EXERCISE INSTRUCTIONS:
Return the data below exactly, but only from the line containing "[𝗣𝗗𝗙] 𝗗𝗼𝘄𝗻𝗹𝗼𝗮𝗱 New" through the line containing "EPUB KINDLE PDF]", with both of those lines included.

• • • • • • •

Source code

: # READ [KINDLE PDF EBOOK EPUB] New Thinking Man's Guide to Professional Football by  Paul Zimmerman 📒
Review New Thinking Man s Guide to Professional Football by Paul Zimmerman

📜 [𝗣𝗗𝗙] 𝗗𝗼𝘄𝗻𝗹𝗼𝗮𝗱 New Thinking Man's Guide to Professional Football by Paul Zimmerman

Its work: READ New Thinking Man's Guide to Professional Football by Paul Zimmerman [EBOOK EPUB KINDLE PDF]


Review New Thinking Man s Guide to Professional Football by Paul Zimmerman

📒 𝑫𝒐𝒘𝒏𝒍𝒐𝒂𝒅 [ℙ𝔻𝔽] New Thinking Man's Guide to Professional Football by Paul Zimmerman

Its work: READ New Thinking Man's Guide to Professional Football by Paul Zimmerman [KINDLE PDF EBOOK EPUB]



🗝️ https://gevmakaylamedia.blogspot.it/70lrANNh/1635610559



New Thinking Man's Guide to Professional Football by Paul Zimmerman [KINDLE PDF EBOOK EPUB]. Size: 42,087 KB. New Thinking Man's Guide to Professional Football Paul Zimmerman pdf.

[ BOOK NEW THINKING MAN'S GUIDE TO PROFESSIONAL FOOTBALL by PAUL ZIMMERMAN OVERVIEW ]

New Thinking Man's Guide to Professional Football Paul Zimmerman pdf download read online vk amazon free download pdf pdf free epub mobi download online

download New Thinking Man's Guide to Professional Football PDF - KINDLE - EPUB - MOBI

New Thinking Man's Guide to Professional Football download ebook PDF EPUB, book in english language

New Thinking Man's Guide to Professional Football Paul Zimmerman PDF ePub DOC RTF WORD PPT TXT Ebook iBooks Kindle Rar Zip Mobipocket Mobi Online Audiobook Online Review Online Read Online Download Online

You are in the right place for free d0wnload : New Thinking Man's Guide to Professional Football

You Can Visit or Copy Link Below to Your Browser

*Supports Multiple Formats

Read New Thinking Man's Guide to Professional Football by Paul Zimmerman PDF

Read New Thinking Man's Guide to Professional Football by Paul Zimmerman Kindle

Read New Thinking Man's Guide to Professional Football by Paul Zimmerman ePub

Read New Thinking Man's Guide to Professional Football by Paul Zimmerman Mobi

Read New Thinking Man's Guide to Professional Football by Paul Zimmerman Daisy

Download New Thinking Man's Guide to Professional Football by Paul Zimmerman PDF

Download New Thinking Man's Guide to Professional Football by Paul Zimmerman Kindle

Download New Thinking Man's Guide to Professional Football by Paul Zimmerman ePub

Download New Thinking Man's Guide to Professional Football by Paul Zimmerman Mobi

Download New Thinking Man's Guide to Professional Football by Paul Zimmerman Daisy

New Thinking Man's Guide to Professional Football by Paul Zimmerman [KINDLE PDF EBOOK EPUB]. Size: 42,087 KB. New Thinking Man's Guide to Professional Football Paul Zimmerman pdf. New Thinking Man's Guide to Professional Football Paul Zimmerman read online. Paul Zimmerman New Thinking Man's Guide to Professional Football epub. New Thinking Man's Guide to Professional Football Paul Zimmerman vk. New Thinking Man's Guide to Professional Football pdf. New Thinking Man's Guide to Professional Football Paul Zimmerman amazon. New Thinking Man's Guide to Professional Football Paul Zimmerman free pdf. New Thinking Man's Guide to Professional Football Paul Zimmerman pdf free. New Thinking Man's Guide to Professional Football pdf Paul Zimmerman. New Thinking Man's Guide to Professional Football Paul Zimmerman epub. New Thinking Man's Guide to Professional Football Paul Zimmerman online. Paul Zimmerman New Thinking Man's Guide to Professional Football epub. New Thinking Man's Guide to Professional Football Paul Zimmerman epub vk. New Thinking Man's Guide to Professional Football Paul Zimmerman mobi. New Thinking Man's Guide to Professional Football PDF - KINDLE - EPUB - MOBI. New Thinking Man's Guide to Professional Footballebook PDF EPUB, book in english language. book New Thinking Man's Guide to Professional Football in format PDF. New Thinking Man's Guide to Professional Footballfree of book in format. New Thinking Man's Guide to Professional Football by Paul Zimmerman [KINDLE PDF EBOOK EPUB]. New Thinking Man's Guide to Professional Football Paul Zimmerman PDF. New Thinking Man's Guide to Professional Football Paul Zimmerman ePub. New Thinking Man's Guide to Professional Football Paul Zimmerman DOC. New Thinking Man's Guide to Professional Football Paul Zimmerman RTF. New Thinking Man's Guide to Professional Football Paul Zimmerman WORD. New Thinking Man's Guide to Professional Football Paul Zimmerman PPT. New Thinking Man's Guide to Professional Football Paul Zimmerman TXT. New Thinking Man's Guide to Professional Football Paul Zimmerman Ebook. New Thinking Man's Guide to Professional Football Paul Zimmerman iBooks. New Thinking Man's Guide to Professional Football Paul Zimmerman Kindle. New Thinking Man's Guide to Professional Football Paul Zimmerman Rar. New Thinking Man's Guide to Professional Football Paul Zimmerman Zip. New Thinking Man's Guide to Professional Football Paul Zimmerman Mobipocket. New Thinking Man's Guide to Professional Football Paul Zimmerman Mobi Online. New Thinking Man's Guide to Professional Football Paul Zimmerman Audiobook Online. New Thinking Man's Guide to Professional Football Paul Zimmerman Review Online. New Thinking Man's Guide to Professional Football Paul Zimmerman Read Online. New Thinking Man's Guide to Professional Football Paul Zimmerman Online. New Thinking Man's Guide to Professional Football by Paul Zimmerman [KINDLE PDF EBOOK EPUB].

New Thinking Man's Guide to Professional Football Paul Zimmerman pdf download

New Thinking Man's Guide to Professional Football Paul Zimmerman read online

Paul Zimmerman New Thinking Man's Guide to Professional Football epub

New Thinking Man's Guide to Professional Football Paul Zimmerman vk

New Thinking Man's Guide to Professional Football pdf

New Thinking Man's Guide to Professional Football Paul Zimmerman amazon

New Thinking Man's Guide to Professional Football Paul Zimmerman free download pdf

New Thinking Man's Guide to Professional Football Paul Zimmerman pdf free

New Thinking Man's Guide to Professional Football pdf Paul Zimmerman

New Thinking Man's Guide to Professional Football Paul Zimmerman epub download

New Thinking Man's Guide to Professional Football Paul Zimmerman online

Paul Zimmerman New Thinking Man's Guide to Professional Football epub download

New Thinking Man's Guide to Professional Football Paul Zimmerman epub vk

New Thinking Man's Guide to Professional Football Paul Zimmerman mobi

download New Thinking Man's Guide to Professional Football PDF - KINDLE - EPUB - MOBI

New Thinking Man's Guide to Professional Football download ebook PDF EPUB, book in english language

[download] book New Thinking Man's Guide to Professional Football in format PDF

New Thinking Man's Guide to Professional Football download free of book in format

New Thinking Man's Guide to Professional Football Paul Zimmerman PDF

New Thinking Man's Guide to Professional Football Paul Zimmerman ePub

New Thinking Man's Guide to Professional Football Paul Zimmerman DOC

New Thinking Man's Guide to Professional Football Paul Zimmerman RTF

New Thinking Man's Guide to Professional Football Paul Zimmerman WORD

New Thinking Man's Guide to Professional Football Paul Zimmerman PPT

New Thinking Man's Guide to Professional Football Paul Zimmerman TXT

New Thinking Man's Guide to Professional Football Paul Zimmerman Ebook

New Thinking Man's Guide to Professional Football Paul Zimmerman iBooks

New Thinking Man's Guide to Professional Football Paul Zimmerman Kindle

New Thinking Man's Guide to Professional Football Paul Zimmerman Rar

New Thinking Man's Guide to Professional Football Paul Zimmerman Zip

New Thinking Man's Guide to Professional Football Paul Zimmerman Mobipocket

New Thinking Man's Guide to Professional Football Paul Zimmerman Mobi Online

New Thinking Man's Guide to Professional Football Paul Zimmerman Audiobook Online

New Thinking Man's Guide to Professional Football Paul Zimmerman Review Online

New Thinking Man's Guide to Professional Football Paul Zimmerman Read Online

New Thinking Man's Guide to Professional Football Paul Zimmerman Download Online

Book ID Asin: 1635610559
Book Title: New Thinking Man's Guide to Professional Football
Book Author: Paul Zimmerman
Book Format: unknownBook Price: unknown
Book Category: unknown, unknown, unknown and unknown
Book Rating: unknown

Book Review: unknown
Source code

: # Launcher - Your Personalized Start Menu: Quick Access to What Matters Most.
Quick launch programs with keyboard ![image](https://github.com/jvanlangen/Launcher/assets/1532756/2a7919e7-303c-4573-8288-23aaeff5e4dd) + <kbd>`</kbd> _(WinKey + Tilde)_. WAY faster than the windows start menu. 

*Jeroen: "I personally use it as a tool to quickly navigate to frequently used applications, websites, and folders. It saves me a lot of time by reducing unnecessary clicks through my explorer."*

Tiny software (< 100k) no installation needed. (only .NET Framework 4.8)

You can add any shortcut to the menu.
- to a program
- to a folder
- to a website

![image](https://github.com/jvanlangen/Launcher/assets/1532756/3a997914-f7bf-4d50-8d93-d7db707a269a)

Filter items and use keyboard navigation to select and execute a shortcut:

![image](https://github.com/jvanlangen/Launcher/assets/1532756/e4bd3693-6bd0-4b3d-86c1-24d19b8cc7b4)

• • • • • • •

WRITTEN SOLUTION:
📜 [𝗣𝗗𝗙] 𝗗𝗼𝘄𝗻𝗹𝗼𝗮𝗱 New Thinking Man's Guide to Professional Football by Paul Zimmerman

Its work: READ New Thinking Man's Guide to Professional Football by Paul Zimmerman [EBOOK EPUB KINDLE PDF]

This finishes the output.